__ACTIVITY__.
Copy the rows verbatim, starting with the line that contains "A warning about" and going on through the line that contains "关于 tryLock 这个功能的介绍可以参考", with both of those lines included.
[Start of Attachment]
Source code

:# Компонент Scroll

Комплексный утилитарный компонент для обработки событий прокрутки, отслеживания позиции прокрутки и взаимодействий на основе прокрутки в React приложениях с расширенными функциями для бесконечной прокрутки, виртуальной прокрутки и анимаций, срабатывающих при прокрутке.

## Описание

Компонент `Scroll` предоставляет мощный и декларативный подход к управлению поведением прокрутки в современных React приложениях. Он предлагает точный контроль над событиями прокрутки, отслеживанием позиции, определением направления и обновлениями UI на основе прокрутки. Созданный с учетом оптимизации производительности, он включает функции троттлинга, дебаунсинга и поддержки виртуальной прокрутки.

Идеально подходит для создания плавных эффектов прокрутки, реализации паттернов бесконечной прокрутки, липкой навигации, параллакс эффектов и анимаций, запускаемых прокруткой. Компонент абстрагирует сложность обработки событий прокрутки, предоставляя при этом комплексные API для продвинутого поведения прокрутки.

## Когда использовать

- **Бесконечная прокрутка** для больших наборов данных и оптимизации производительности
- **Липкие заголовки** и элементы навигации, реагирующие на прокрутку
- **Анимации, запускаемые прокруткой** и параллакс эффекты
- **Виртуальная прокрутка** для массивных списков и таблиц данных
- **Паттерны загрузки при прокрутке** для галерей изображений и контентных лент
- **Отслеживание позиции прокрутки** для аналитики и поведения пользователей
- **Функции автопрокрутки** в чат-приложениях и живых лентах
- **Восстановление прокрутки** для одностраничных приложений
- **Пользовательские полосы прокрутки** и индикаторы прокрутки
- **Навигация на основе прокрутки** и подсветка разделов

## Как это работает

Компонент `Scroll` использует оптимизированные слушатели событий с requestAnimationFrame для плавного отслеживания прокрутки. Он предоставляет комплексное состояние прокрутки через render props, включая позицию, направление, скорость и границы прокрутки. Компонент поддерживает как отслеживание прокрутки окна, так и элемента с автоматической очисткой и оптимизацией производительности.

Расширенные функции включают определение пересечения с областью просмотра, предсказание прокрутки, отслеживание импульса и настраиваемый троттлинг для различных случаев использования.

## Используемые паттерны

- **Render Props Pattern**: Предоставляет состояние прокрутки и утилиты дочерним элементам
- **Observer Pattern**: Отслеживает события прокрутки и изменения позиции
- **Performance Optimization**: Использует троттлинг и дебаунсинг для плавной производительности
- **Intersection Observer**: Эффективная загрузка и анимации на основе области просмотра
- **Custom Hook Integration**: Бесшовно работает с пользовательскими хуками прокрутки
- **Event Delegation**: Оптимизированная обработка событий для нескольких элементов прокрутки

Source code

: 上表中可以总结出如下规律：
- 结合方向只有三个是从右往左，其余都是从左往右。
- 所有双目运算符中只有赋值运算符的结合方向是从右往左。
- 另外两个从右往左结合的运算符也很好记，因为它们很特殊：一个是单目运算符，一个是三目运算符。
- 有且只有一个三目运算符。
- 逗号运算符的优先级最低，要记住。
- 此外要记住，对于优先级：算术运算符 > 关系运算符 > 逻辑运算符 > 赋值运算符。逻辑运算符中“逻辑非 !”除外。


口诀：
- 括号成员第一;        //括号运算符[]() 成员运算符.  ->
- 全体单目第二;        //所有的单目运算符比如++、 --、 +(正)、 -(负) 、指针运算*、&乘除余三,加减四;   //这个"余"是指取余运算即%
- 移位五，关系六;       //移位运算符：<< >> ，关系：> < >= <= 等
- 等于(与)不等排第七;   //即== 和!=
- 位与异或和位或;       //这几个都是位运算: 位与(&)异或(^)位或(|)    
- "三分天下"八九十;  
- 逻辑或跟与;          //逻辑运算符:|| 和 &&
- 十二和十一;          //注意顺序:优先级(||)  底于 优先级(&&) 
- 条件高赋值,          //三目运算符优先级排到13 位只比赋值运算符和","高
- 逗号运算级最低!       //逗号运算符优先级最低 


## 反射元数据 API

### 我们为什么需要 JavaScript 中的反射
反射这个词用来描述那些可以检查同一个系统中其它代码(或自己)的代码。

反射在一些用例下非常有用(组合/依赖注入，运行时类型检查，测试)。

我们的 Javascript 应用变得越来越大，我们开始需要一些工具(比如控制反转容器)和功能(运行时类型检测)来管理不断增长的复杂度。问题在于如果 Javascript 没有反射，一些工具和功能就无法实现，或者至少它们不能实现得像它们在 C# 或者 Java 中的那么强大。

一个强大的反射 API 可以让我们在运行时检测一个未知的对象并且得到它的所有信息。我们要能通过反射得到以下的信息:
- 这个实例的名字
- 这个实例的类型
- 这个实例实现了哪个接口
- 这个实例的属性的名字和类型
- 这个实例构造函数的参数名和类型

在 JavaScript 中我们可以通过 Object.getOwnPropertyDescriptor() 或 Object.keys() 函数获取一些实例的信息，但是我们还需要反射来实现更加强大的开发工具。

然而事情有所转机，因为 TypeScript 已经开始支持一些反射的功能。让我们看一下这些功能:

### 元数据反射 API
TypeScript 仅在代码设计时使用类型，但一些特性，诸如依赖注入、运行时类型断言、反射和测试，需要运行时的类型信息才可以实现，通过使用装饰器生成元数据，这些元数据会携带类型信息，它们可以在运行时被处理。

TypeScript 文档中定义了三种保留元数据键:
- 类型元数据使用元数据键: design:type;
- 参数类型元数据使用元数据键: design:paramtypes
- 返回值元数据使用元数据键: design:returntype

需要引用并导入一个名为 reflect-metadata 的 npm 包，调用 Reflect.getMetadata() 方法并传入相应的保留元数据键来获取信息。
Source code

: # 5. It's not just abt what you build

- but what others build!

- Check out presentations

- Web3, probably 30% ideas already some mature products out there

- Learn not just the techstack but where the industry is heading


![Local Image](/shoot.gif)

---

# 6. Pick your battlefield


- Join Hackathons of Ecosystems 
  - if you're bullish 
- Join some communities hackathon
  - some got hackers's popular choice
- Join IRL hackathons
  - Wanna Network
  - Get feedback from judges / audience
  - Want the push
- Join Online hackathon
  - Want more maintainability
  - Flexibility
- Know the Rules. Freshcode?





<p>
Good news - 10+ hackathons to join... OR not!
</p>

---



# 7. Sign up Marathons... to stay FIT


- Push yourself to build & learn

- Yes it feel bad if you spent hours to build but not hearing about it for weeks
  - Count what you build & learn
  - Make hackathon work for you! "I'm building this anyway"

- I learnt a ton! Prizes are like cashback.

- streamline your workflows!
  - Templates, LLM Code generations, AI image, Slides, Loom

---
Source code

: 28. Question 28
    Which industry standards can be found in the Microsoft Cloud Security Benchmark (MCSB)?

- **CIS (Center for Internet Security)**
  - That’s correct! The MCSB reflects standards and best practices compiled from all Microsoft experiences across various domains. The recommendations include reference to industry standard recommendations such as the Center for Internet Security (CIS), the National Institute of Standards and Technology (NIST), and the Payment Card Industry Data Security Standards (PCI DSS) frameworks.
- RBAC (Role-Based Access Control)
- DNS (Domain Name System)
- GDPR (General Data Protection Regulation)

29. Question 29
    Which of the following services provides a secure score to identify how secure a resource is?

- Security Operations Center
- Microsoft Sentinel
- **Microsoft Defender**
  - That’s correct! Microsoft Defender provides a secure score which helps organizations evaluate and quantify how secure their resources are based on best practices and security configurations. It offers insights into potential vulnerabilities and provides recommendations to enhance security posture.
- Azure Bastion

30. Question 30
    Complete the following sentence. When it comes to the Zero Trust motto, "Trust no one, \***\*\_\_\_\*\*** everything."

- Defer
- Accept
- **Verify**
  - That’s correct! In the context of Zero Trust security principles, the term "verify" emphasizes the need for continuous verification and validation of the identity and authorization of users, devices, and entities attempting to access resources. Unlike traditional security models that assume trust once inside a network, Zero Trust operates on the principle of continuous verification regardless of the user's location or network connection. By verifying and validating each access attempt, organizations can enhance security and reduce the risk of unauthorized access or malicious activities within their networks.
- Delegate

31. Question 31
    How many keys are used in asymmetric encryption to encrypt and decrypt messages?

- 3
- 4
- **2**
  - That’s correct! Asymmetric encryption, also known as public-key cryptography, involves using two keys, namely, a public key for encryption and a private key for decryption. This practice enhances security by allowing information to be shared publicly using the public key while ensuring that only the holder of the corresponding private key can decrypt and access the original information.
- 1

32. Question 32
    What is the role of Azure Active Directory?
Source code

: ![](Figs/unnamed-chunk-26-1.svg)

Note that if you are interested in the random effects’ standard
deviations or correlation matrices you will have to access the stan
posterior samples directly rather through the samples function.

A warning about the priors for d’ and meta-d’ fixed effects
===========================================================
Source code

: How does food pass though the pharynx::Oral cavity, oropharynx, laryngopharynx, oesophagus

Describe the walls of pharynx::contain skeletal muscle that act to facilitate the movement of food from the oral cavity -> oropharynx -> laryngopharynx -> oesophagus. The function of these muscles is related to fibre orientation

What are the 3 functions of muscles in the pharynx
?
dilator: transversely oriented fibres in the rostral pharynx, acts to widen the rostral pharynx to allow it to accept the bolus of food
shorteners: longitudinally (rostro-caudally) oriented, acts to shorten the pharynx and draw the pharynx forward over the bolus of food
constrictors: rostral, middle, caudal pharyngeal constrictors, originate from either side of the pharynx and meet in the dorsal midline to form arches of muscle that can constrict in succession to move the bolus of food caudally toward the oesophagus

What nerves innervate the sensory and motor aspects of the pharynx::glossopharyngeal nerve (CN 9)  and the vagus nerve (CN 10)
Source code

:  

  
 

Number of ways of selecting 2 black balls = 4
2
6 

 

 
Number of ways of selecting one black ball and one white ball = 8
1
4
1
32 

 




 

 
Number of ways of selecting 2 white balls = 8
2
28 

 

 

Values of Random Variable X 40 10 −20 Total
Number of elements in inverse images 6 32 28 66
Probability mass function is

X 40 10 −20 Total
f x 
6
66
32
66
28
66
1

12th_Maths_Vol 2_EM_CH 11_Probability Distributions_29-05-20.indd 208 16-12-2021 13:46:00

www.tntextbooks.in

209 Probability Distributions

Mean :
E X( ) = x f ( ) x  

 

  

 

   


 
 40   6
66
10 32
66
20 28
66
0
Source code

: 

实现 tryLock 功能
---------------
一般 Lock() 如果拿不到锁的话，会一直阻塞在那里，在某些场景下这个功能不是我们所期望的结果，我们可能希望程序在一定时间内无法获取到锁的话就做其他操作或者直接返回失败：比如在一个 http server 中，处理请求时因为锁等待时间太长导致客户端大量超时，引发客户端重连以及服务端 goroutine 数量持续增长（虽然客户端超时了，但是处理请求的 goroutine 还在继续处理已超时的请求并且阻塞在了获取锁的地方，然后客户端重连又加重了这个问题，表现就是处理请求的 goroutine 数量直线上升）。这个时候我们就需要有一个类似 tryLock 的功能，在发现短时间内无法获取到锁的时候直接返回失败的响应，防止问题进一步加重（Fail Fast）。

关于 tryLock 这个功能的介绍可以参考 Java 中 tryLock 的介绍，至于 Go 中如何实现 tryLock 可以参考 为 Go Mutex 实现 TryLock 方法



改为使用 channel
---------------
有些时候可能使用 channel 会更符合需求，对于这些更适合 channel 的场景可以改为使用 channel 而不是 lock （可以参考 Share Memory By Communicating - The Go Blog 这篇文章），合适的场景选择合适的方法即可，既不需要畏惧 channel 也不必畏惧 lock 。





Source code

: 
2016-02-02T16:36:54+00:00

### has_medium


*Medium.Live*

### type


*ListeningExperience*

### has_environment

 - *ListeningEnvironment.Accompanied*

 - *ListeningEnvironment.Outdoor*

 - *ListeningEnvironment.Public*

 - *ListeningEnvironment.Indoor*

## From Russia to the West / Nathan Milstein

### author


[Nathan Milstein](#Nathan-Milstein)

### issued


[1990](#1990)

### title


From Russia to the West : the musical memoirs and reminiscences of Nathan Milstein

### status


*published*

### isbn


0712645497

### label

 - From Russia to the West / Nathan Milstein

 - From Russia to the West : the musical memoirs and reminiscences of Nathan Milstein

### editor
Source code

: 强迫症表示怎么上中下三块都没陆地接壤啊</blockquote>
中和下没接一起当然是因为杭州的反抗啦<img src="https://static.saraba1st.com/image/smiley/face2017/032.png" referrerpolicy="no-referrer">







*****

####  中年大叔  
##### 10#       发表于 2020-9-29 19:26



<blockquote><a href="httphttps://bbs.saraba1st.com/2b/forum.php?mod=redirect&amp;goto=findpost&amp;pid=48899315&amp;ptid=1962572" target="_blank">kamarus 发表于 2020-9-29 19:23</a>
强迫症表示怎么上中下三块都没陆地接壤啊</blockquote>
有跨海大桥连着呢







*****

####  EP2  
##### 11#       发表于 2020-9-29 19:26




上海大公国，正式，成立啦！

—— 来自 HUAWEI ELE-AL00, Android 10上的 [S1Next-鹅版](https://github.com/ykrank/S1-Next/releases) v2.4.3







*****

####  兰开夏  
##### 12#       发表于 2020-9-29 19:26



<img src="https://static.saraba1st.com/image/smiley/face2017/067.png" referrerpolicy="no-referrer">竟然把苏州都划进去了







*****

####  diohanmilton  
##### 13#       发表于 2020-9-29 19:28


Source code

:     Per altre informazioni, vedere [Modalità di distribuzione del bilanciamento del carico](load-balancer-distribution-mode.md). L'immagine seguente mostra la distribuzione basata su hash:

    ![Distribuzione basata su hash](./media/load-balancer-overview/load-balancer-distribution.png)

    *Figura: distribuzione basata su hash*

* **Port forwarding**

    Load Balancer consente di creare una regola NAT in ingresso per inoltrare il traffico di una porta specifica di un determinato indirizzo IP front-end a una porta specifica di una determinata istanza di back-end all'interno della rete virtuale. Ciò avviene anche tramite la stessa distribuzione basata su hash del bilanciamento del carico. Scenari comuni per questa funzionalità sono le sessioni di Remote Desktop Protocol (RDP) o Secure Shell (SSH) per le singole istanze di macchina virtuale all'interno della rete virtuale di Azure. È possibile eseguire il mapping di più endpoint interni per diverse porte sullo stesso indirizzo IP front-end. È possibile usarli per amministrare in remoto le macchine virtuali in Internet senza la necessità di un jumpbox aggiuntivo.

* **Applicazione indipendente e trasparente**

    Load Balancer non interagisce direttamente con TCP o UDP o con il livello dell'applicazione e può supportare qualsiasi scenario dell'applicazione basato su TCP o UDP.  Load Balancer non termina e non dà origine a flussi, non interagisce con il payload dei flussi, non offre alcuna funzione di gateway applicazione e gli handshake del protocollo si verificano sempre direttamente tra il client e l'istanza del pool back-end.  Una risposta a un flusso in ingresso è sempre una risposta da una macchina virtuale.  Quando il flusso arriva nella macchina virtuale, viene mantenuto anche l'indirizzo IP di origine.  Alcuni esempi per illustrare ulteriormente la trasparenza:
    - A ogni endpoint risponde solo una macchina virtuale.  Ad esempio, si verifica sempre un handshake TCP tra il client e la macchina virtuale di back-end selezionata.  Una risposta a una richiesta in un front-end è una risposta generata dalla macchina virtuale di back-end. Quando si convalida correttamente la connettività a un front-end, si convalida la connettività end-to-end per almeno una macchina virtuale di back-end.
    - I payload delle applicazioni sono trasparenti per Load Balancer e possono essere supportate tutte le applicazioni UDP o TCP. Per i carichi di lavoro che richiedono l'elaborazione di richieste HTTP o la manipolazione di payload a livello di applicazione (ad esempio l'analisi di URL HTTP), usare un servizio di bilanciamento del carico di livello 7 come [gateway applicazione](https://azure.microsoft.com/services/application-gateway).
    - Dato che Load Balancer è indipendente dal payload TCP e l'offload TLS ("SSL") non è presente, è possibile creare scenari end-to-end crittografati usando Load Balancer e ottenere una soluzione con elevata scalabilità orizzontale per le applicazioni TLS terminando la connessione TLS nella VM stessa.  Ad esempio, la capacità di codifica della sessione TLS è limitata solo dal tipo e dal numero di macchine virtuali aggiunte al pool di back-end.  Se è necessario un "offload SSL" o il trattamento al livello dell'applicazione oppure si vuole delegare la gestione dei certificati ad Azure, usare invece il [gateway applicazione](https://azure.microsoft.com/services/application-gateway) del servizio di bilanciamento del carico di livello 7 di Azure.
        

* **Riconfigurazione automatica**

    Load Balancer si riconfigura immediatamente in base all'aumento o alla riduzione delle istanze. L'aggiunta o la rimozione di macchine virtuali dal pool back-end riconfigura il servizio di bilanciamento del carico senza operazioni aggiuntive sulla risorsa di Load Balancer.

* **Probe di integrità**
[End of Attachment]
__OUTPUT OF THE EXERCISE__.
A warning about the priors for d’ and meta-d’ fixed effects
===========================================================
Source code

: How does food pass though the pharynx::Oral cavity, oropharynx, laryngopharynx, oesophagus

Describe the walls of pharynx::contain skeletal muscle that act to facilitate the movement of food from the oral cavity -> oropharynx -> laryngopharynx -> oesophagus. The function of these muscles is related to fibre orientation

What are the 3 functions of muscles in the pharynx
?
dilator: transversely oriented fibres in the rostral pharynx, acts to widen the rostral pharynx to allow it to accept the bolus of food
shorteners: longitudinally (rostro-caudally) oriented, acts to shorten the pharynx and draw the pharynx forward over the bolus of food
constrictors: rostral, middle, caudal pharyngeal constrictors, originate from either side of the pharynx and meet in the dorsal midline to form arches of muscle that can constrict in succession to move the bolus of food caudally toward the oesophagus

What nerves innervate the sensory and motor aspects of the pharynx::glossopharyngeal nerve (CN 9)  and the vagus nerve (CN 10)
Source code

:  

  
 

Number of ways of selecting 2 black balls = 4
2
6 

 

 
Number of ways of selecting one black ball and one white ball = 8
1
4
1
32 

 




 

 
Number of ways of selecting 2 white balls = 8
2
28 

 

 

Values of Random Variable X 40 10 −20 Total
Number of elements in inverse images 6 32 28 66
Probability mass function is

X 40 10 −20 Total
f x 
6
66
32
66
28
66
1

12th_Maths_Vol 2_EM_CH 11_Probability Distributions_29-05-20.indd 208 16-12-2021 13:46:00

www.tntextbooks.in

209 Probability Distributions

Mean :
E X( ) = x f ( ) x  

 

  

 

   


 
 40   6
66
10 32
66
20 28
66
0
Source code

: 

实现 tryLock 功能
---------------
一般 Lock() 如果拿不到锁的话，会一直阻塞在那里，在某些场景下这个功能不是我们所期望的结果，我们可能希望程序在一定时间内无法获取到锁的话就做其他操作或者直接返回失败：比如在一个 http server 中，处理请求时因为锁等待时间太长导致客户端大量超时，引发客户端重连以及服务端 goroutine 数量持续增长（虽然客户端超时了，但是处理请求的 goroutine 还在继续处理已超时的请求并且阻塞在了获取锁的地方，然后客户端重连又加重了这个问题，表现就是处理请求的 goroutine 数量直线上升）。这个时候我们就需要有一个类似 tryLock 的功能，在发现短时间内无法获取到锁的时候直接返回失败的响应，防止问题进一步加重（Fail Fast）。

关于 tryLock 这个功能的介绍可以参考 Java 中 tryLock 的介绍，至于 Go 中如何实现 tryLock 可以参考 为 Go Mutex 实现 TryLock 方法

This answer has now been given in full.